Packers defense wilts at the end
GLENDALE, Ariz. – There's no need to list Larry Fitzgerald's credentials. His reputation precedes him. He is the Arizona Cardinals' most important player, the face of their franchise.
The one receiver defenses can't leave open.
Of course, when the quarterback scrambles one way and the defense pursues, leaks can happen. On the first play of overtime Saturday night, the Green Bay Packers forgot to cover the best player on the field. Fitzgerald, near the left sideline, wasn’t merely open.
He had nobody within 20 yards of him.
“It was a broken coverage,” coach Mike McCarthy said.
Coverage wasn’t the only problem. Fitzgerald dodged a maze of Packers defenders as he streaked 75 yards across the field. Sam Shields had a shot at him, but he overran the tackle. Clay Matthews pursued, got his right hand on Fitzgerald’s right arm, but couldn’t hold on.
Fitzgerald ran past Damarious Randall. He ran out of Morgan Burnett’s tackle. He made Jake Ryan miss.
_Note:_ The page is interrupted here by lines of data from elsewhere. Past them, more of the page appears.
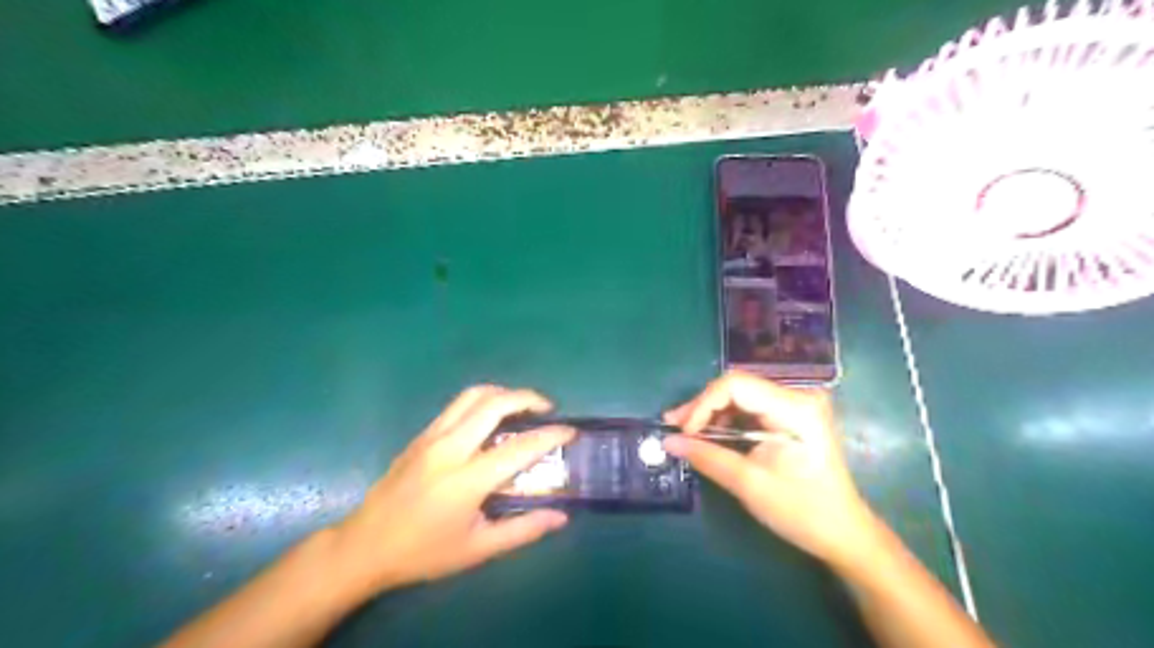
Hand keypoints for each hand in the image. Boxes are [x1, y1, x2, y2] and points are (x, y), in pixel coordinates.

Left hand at [335, 388, 572, 593]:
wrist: (364, 546)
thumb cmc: (423, 552)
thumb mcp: (477, 549)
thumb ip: (523, 530)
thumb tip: (561, 517)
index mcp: (466, 479)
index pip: (519, 447)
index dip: (550, 436)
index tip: (570, 432)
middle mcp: (449, 448)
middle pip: (494, 403)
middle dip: (528, 397)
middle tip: (548, 409)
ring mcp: (431, 436)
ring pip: (473, 395)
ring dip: (504, 393)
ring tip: (522, 406)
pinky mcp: (421, 435)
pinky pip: (457, 405)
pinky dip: (483, 401)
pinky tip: (491, 419)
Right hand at [662, 373, 880, 568]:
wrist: (843, 533)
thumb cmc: (801, 510)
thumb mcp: (749, 483)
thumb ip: (707, 456)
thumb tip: (667, 441)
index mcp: (794, 408)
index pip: (736, 385)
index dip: (703, 404)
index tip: (683, 431)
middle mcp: (797, 396)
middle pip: (737, 386)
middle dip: (702, 407)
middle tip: (673, 428)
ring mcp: (796, 404)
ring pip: (740, 395)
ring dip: (711, 413)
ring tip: (685, 432)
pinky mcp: (791, 415)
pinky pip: (750, 407)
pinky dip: (726, 419)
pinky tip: (709, 434)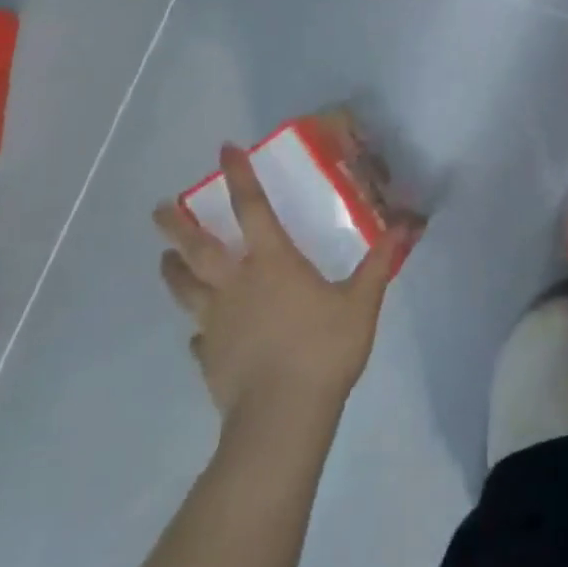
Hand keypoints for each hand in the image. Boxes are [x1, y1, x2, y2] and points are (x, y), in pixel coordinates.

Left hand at [154, 146, 408, 419]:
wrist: (282, 416)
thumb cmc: (323, 349)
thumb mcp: (362, 302)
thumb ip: (380, 262)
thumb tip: (409, 224)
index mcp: (272, 263)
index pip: (251, 208)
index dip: (238, 176)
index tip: (225, 150)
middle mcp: (236, 284)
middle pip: (197, 248)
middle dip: (176, 225)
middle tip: (159, 208)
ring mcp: (216, 322)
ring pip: (184, 288)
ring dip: (173, 270)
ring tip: (164, 258)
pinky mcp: (209, 357)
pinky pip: (198, 336)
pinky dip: (197, 329)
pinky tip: (199, 334)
By the time Casey Hayward wrangled him to the ground at the 5-yard line, the game was practically over. Two plays later, Carson Palmer hit Fitzgerald with a shovel pass, preserving the Packers’ season-ending 26-20 overtime loss in the NFC divisional playoff round.
“We blew a call,” cornerback Casey Hayward said. “We blew a coverage, and he got open. I think everybody was kind of confused on it, but we shouldn’t be confused on the back end. It was a simple call for us. I think they were a little confused up front.”
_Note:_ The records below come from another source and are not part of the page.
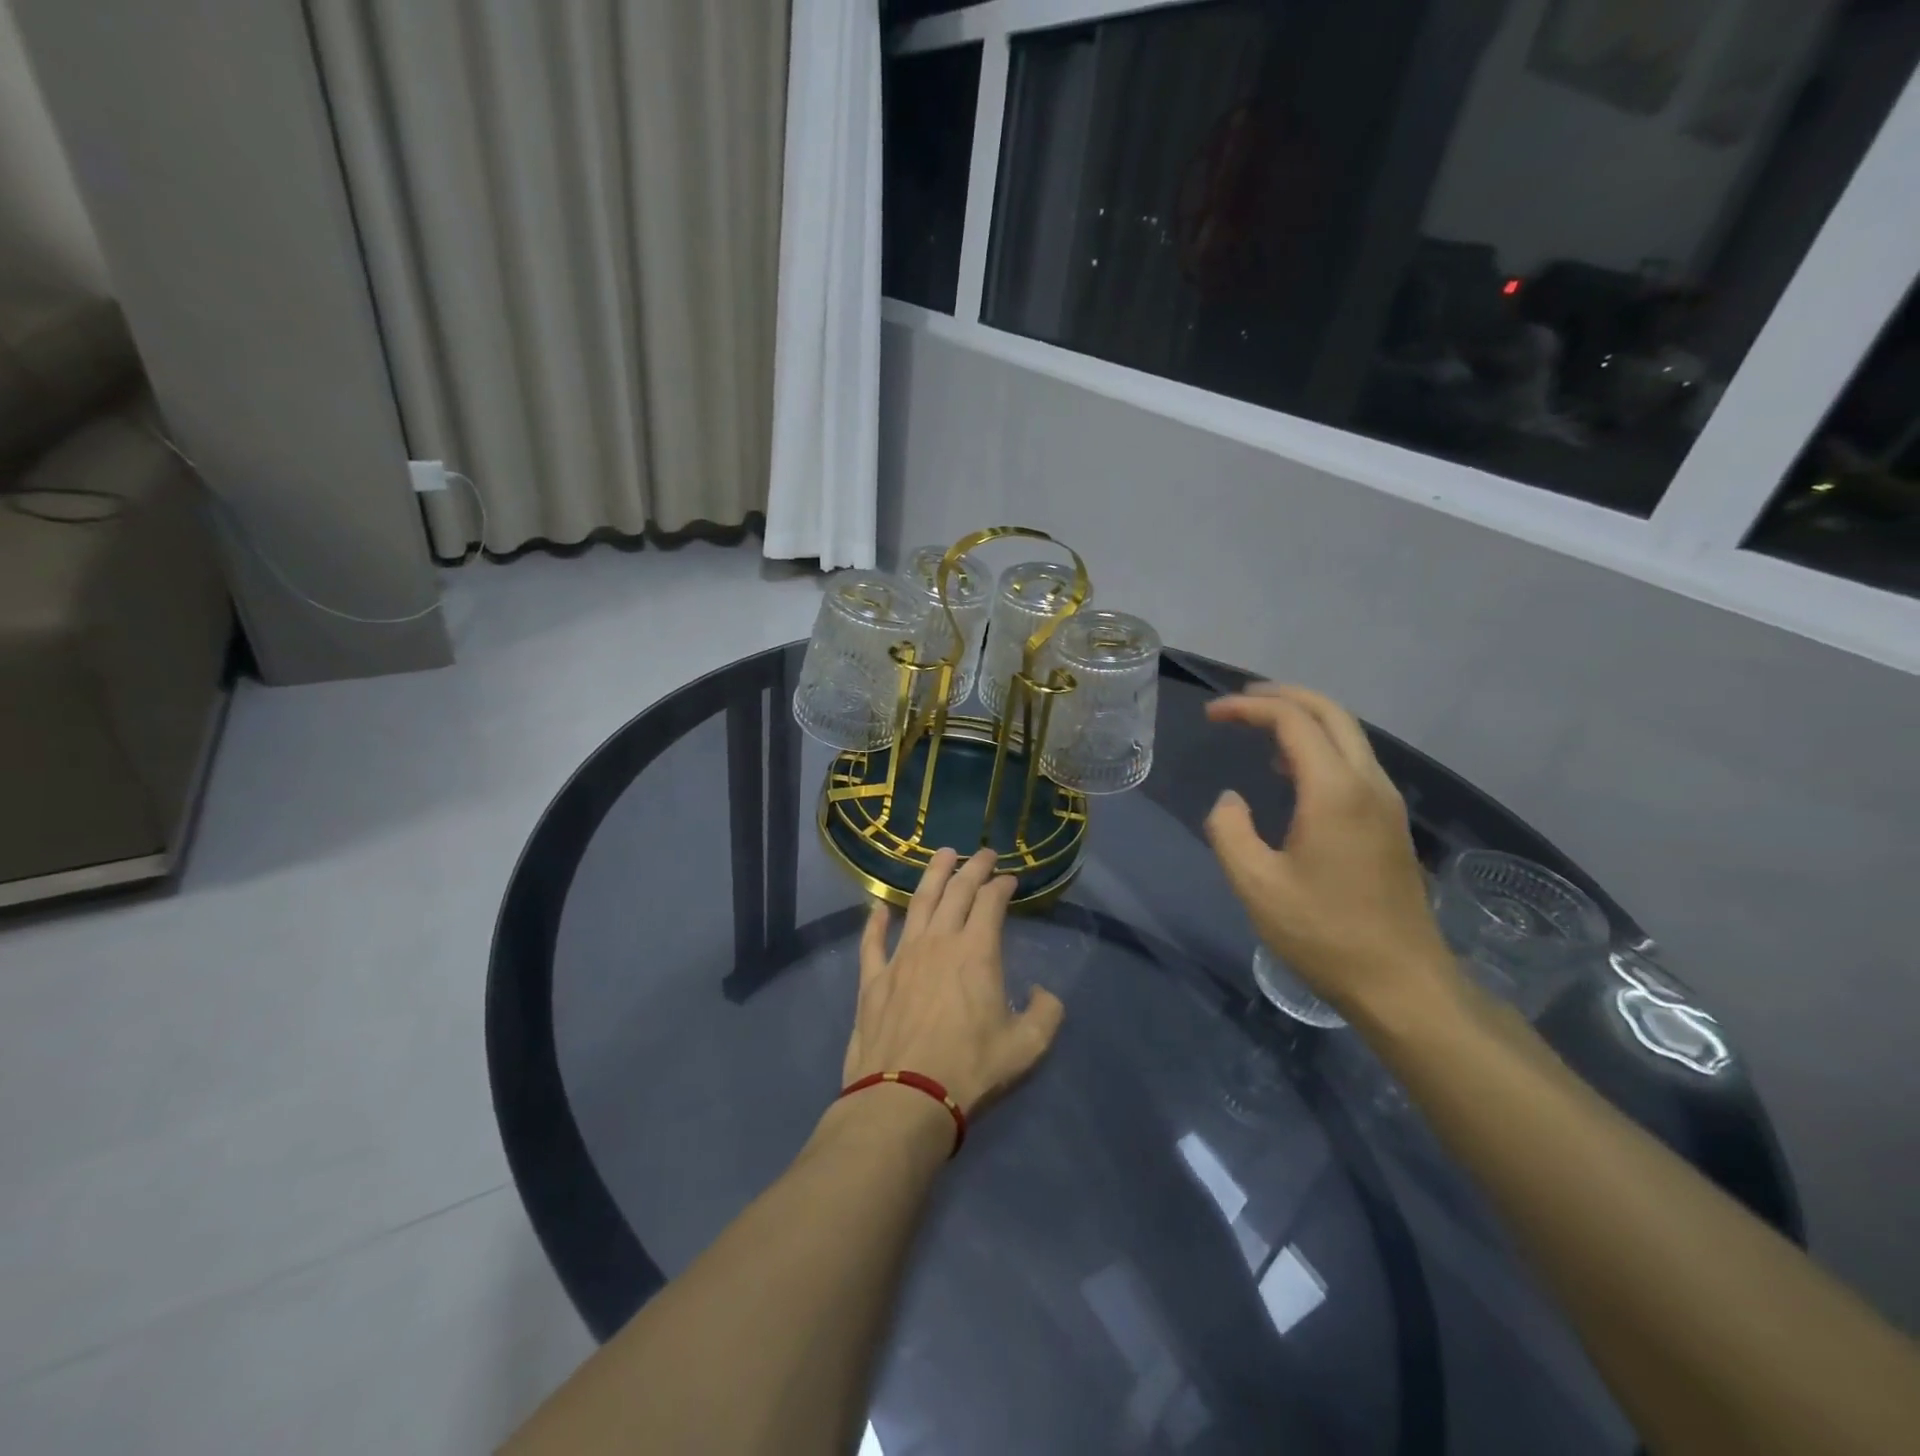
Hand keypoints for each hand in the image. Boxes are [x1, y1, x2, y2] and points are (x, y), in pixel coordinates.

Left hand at [843, 848, 1065, 1115]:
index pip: (991, 902)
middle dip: (973, 867)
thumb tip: (1042, 993)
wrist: (905, 1098)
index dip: (1002, 885)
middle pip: (956, 891)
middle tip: (983, 853)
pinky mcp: (873, 979)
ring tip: (942, 855)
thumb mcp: (1026, 1048)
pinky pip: (872, 941)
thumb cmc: (970, 1070)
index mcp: (976, 952)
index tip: (1010, 879)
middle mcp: (938, 942)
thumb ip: (1045, 1013)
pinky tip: (878, 907)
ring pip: (918, 903)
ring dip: (932, 875)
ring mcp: (902, 956)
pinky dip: (875, 921)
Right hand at [1203, 685, 1460, 1025]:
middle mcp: (1368, 784)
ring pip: (1348, 735)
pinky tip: (1290, 772)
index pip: (1292, 722)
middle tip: (1240, 701)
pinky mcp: (1390, 823)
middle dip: (1283, 696)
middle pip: (1331, 713)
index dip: (1249, 708)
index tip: (1212, 715)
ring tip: (1258, 728)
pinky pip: (1354, 762)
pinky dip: (1319, 747)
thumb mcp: (1257, 886)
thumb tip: (1231, 801)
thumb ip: (1230, 831)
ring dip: (1303, 719)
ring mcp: (1386, 803)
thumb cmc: (1324, 934)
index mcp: (1335, 792)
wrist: (1402, 984)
The Packers’ aggressive pass rush gave the Cardinals problems all night. They sacked Palmer three times. They hit him another four times.
Finally, on the first play of overtime, the Packers got burnt with their aggressive pursuit.
“That’s what happens in those kind of broken plays,” Palmer said. “People will start turning, running for the hills and expecting a shot. He just did a good job moving, getting open and doing something special with the ball in his hands at the end.”
Fitzgerald made a habit of losing the Packers’ secondary in the second half. He finished with eight catches for 176 yards, but 170 of them came after halftime.
“It’s almost like (Michael) Jordan,” Cardinals linebacker Kevin Minter said. “You give the ball to Jordan.”
It would seem almost unfair to blame the season’s finality on the Packers’ defense. For three months, the defense kept Green Bay afloat while its floundering offense showed nary a sign of life. This defense, it seemed, was good enough carry the Packers to the Super Bowl, if only it got some help from the offense.
For almost four quarters, the defense lived up to those expectations. The Cardinals only had 184 yards through three quarters, well off the 381-yard pace they reached in the teams’ first meeting three weeks ago. After a 30-point blowout in late December, the Packers defense was stout enough to provide a lead entering the fourth quarter.
The Cardinals retook the lead with a little luck.
On first-and-goal from the 9, rookie cornerback Damaroius Randall undercut Fitzgerald’s route. Randall swatted Cardinals quarterback Carson Palmer’s pass with his right arm. The deflection could have dropped harmlessly to the field, and if this wasn’t the Packers in a postseason game maybe it would’ve.
Instead, a team with fresh wounds from last year’s botched onside kick in Seattle got another wicked bounce.
Off Randall’s arm, the football arched over Cardinals receiver Jaron Brown, over Packers cornerback Casey Hayward. It fell softly into receiver Michael Floyd’s hands in the back of the end zone. The 9-yard touchdown gave the Cardinals a 17-13 lead with 3:44 left in the fourth quarter.
“You need a little luck sometimes to win games,” Hayward said. “That was one of those plays. We still had a chance to win the game.”
Yes, the Packers did have a chance.
Quarterback Aaron Rodgers pulled off a miracle. First, he completed a fourth-and-20 with a 60-yard pass to receiver Jeff Janis. Two plays later, Rodgers found Janis in the end zone for a 41-yard Hail Mary after the clock expired.
Finally, the Packers offense was helping.
And the defense wore down.
While the defense forced a stand on its final series of regulation to give the Packers a shot at a miracle, it also wilted once the score evened. The Cardinals needed just three plays in overtime to drive 80 yards. On the first, they didn’t bother to cover the best receiver in Cardinals history.
“It sucks,” Matthew said. “You play this game to win Super bowls. I mean, that’s what greatness is defined by in this sport, winning Super Bowls. Losing in that fashion, especially with the offense pulling that out, another Hail Mary was unbelievable. This is a team that lives and dies and thrives on big plays. Our defense, we played a heck of a game for the most part, but it has to go beyond four quarters. It has to go into overtime.”